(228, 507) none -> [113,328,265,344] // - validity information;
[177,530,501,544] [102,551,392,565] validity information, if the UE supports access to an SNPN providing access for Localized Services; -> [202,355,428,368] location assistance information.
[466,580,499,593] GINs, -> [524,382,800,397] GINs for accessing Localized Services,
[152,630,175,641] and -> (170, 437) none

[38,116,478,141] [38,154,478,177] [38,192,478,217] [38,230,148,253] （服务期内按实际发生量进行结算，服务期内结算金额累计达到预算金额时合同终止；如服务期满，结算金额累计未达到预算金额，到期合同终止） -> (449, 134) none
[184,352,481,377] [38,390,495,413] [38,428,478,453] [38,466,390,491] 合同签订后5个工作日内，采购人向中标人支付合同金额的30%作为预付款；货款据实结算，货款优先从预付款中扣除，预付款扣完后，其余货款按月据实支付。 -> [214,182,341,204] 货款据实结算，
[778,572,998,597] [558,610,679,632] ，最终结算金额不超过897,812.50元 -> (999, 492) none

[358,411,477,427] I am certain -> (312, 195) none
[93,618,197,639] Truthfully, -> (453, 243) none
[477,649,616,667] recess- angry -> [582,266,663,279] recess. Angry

###

[PROBLEM DETAILS]
If a line comes after the one that contains "[152,630,175,641] and -> (170, 437) none", leave it out; return every line of the entries up to that point exactly, starting with the first, with that line included.

[RESPONSE TO THIS EXERCISE]
(228, 507) none -> [113,328,265,344] // - validity information;
[177,530,501,544] [102,551,392,565] validity information, if the UE supports access to an SNPN providing access for Localized Services; -> [202,355,428,368] location assistance information.
[466,580,499,593] GINs, -> [524,382,800,397] GINs for accessing Localized Services,
[152,630,175,641] and -> (170, 437) none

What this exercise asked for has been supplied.